I good idea is to realise that locally (near a point where $\displaystyle \frac{dy}{dx}\neq0$) we have $y=y(x)$ so that locally we have
$$\begin{align}
x2^{y(x)}&=\ln (y(x)).
\end{align}$$
This might better allow you to see the various chain rules. We differentiate both sides with respect to $x$, using a product rule and chain rules:
$$
\begin{align}
x\frac{d}{dx}2^{y(x)}+(1)2^{y(x)}&=\frac{1}{y(x)}\cdot\frac{d}{dx}y(x)

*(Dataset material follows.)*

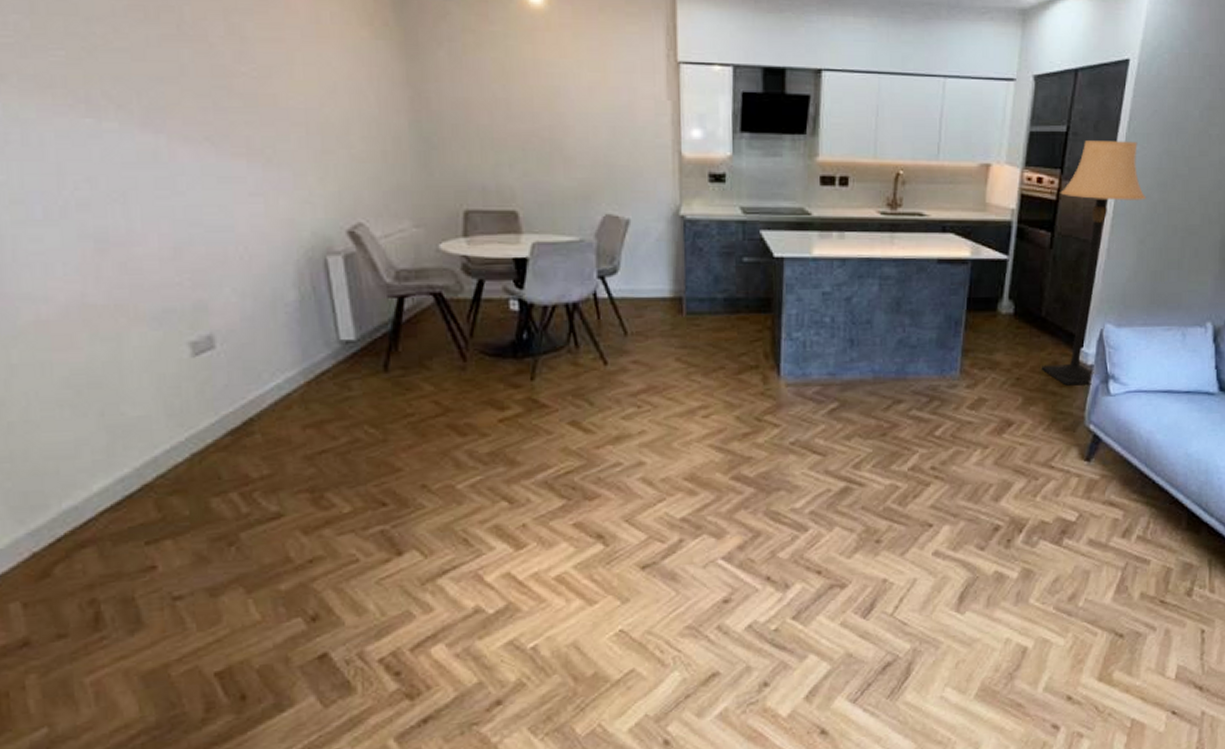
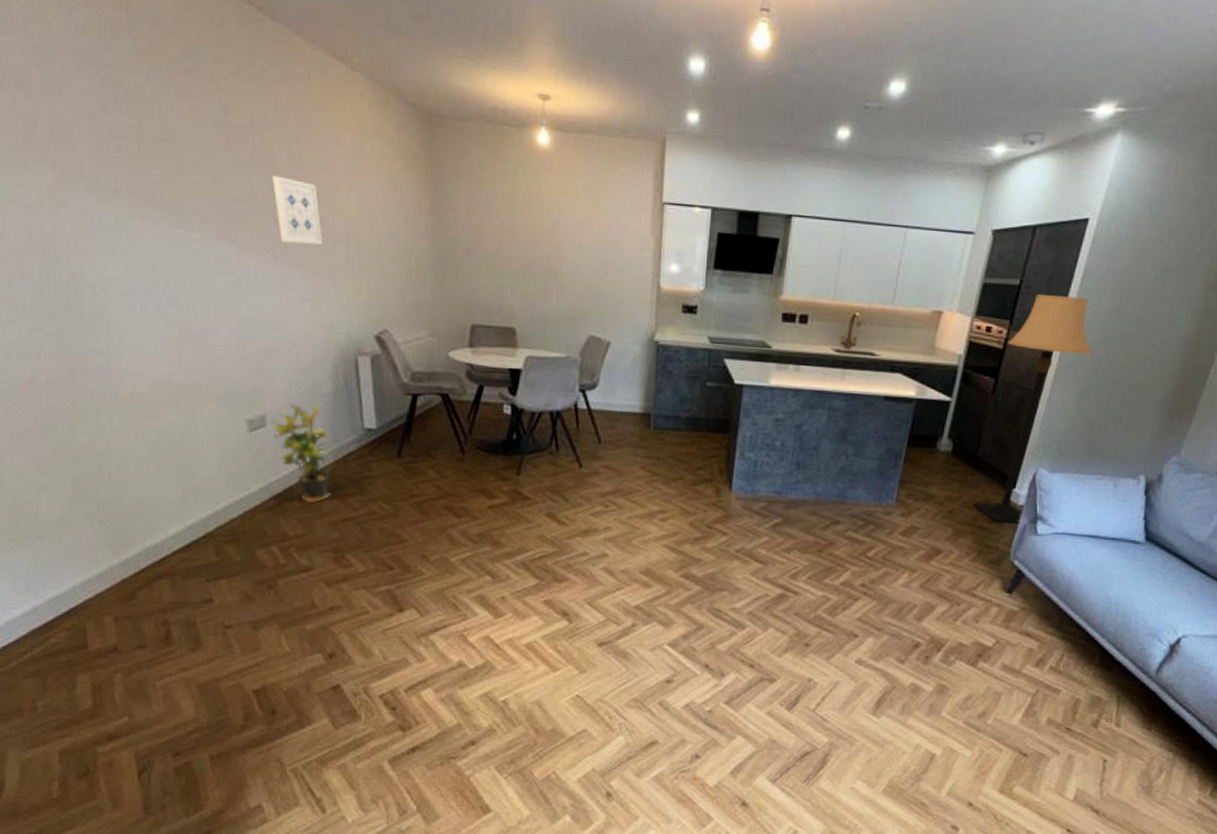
wall art: none [207,49,275,128] -> present [272,175,322,245]
potted plant: none [222,314,304,437] -> present [272,402,335,504]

\\ \Rightarrow x\ln 2\cdot 2^{y(x)}\cdot\frac{d}{dx}y(x)+2^{y(x)}&=\frac{1}{y(x)}\cdot\frac{d}{dx}y(x).
\end{align}$$
Now all we can say about $\displaystyle \frac{d}{dx}y(x)$ is that locally it is $\displaystyle \frac{dy}{dx}$. Also, now that we have used it to see the chain rules, we can write $y(x)=y$ again:
$$(\ln2)x2^y\frac{dy}{dx}+2^y=\frac{1}{y}\frac{dy}{dx}.$$
I trust that you can finish things from here.